- Opening Delimiter -
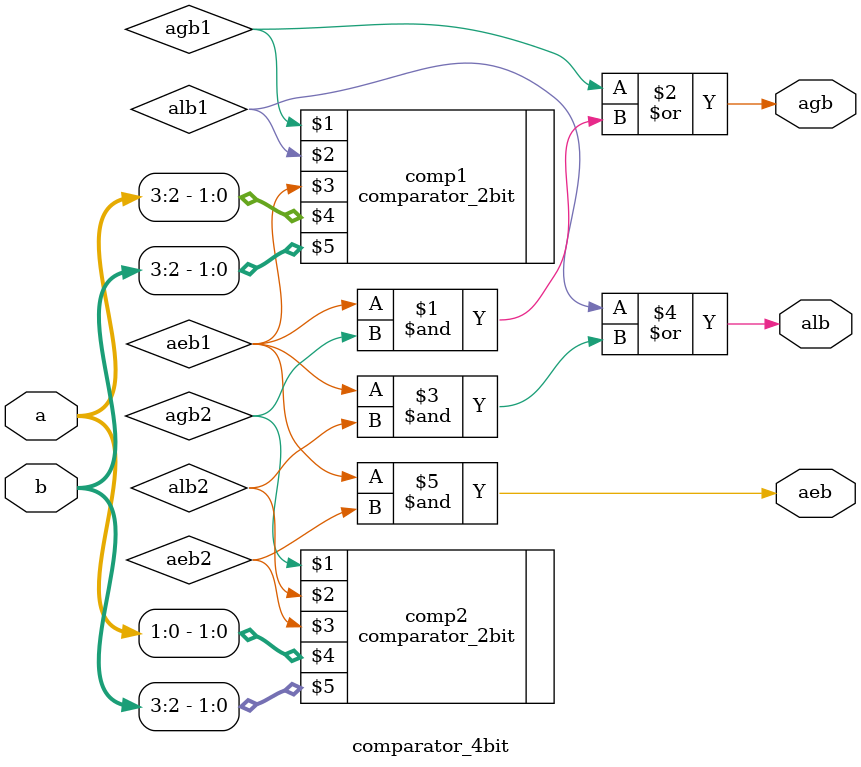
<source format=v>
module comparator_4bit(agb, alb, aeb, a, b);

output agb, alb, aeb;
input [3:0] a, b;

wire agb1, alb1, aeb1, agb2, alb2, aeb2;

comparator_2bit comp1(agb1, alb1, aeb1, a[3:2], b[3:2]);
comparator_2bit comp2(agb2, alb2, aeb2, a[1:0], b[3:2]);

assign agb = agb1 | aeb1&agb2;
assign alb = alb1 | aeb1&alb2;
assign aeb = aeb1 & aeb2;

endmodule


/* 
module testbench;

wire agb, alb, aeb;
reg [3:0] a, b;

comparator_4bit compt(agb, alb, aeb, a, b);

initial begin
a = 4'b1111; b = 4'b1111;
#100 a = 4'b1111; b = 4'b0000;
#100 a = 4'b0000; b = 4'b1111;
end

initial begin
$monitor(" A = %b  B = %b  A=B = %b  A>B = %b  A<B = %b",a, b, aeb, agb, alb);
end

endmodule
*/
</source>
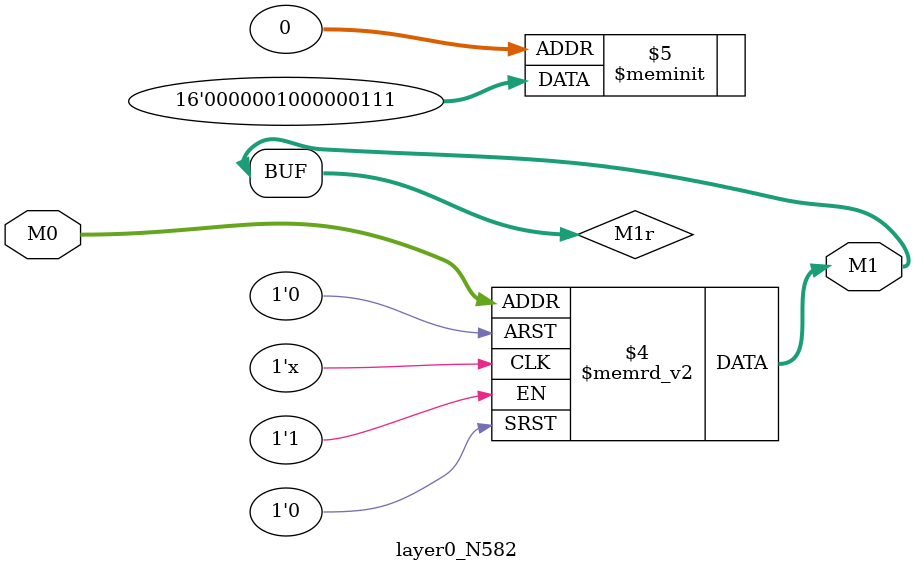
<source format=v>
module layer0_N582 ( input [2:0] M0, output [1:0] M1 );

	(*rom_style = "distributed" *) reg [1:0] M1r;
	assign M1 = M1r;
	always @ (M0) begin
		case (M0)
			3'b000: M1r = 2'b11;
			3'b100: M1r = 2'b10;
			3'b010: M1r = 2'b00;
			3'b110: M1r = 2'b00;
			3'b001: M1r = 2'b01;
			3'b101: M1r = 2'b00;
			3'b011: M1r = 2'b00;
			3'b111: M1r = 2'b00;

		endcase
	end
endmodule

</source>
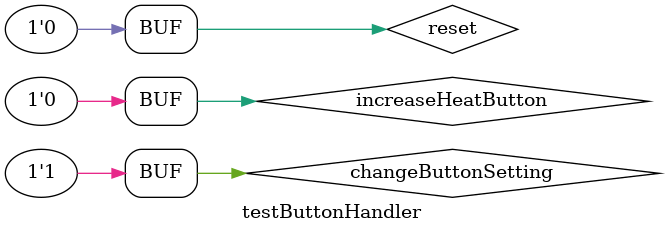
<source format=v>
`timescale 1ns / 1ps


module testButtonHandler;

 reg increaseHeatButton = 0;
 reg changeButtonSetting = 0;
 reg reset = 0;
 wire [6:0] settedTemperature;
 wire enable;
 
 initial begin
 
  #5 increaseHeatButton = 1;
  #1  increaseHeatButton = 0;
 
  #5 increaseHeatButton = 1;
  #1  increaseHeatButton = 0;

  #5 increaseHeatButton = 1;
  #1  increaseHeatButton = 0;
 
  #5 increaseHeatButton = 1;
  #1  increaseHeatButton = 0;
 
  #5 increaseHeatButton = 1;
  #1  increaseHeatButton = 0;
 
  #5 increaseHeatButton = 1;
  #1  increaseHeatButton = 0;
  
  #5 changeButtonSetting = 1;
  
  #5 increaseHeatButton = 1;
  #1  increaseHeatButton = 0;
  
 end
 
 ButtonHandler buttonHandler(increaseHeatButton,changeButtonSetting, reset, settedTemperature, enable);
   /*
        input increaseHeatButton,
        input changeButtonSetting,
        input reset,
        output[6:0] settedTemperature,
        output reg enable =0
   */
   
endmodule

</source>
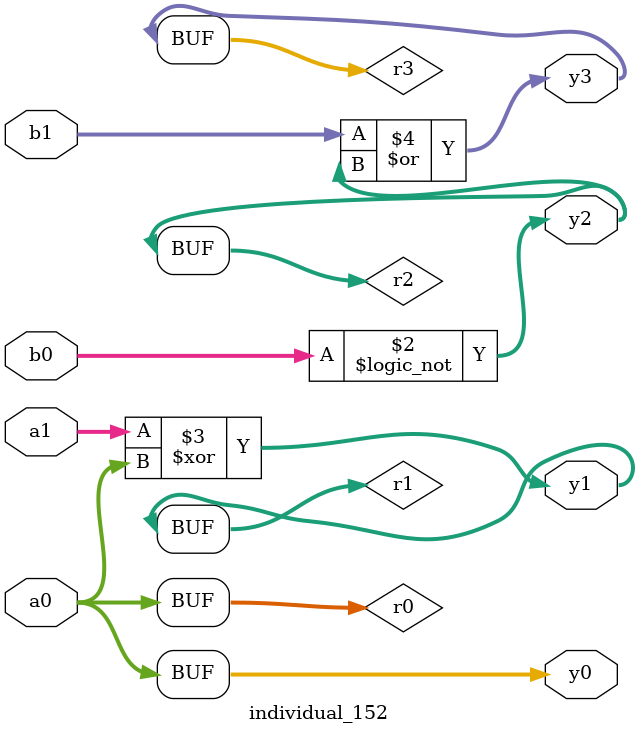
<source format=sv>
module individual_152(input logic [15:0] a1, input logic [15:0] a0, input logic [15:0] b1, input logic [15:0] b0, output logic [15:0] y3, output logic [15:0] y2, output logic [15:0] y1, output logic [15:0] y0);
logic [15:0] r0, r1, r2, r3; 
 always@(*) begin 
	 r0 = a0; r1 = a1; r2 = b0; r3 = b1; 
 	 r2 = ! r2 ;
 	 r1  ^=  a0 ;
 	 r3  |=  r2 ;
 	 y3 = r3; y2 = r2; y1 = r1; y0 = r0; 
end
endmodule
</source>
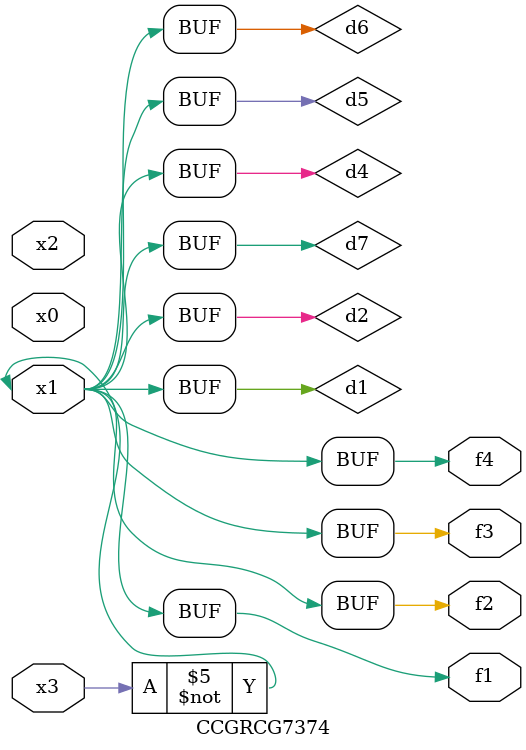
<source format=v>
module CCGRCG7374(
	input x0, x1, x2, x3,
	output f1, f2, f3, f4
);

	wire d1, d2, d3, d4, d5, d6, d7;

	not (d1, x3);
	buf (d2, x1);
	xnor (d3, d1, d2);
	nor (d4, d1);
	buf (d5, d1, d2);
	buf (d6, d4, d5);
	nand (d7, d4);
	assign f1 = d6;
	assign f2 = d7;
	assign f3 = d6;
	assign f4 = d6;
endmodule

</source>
- Closing Delimiter -
Once the pictures are set aside, please output all the data word for word.

> **WORKED SOLUTION**
<source format=v>
module comparator_4bit(agb, alb, aeb, a, b);

output agb, alb, aeb;
input [3:0] a, b;

wire agb1, alb1, aeb1, agb2, alb2, aeb2;

comparator_2bit comp1(agb1, alb1, aeb1, a[3:2], b[3:2]);
comparator_2bit comp2(agb2, alb2, aeb2, a[1:0], b[3:2]);

assign agb = agb1 | aeb1&agb2;
assign alb = alb1 | aeb1&alb2;
assign aeb = aeb1 & aeb2;

endmodule


/* 
module testbench;

wire agb, alb, aeb;
reg [3:0] a, b;

comparator_4bit compt(agb, alb, aeb, a, b);

initial begin
a = 4'b1111; b = 4'b1111;
#100 a = 4'b1111; b = 4'b0000;
#100 a = 4'b0000; b = 4'b1111;
end

initial begin
$monitor(" A = %b  B = %b  A=B = %b  A>B = %b  A<B = %b",a, b, aeb, agb, alb);
end

endmodule
*/
</source>
<source format=v>
module layer0_N582 ( input [2:0] M0, output [1:0] M1 );

	(*rom_style = "distributed" *) reg [1:0] M1r;
	assign M1 = M1r;
	always @ (M0) begin
		case (M0)
			3'b000: M1r = 2'b11;
			3'b100: M1r = 2'b10;
			3'b010: M1r = 2'b00;
			3'b110: M1r = 2'b00;
			3'b001: M1r = 2'b01;
			3'b101: M1r = 2'b00;
			3'b011: M1r = 2'b00;
			3'b111: M1r = 2'b00;

		endcase
	end
endmodule

</source>
<source format=v>
`timescale 1ns / 1ps


module testButtonHandler;

 reg increaseHeatButton = 0;
 reg changeButtonSetting = 0;
 reg reset = 0;
 wire [6:0] settedTemperature;
 wire enable;
 
 initial begin
 
  #5 increaseHeatButton = 1;
  #1  increaseHeatButton = 0;
 
  #5 increaseHeatButton = 1;
  #1  increaseHeatButton = 0;

  #5 increaseHeatButton = 1;
  #1  increaseHeatButton = 0;
 
  #5 increaseHeatButton = 1;
  #1  increaseHeatButton = 0;
 
  #5 increaseHeatButton = 1;
  #1  increaseHeatButton = 0;
 
  #5 increaseHeatButton = 1;
  #1  increaseHeatButton = 0;
  
  #5 changeButtonSetting = 1;
  
  #5 increaseHeatButton = 1;
  #1  increaseHeatButton = 0;
  
 end
 
 ButtonHandler buttonHandler(increaseHeatButton,changeButtonSetting, reset, settedTemperature, enable);
   /*
        input increaseHeatButton,
        input changeButtonSetting,
        input reset,
        output[6:0] settedTemperature,
        output reg enable =0
   */
   
endmodule

</source>
<source format=sv>
module individual_152(input logic [15:0] a1, input logic [15:0] a0, input logic [15:0] b1, input logic [15:0] b0, output logic [15:0] y3, output logic [15:0] y2, output logic [15:0] y1, output logic [15:0] y0);
logic [15:0] r0, r1, r2, r3; 
 always@(*) begin 
	 r0 = a0; r1 = a1; r2 = b0; r3 = b1; 
 	 r2 = ! r2 ;
 	 r1  ^=  a0 ;
 	 r3  |=  r2 ;
 	 y3 = r3; y2 = r2; y1 = r1; y0 = r0; 
end
endmodule
</source>
<source format=v>
module CCGRCG7374(
	input x0, x1, x2, x3,
	output f1, f2, f3, f4
);

	wire d1, d2, d3, d4, d5, d6, d7;

	not (d1, x3);
	buf (d2, x1);
	xnor (d3, d1, d2);
	nor (d4, d1);
	buf (d5, d1, d2);
	buf (d6, d4, d5);
	nand (d7, d4);
	assign f1 = d6;
	assign f2 = d7;
	assign f3 = d6;
	assign f4 = d6;
endmodule

</source>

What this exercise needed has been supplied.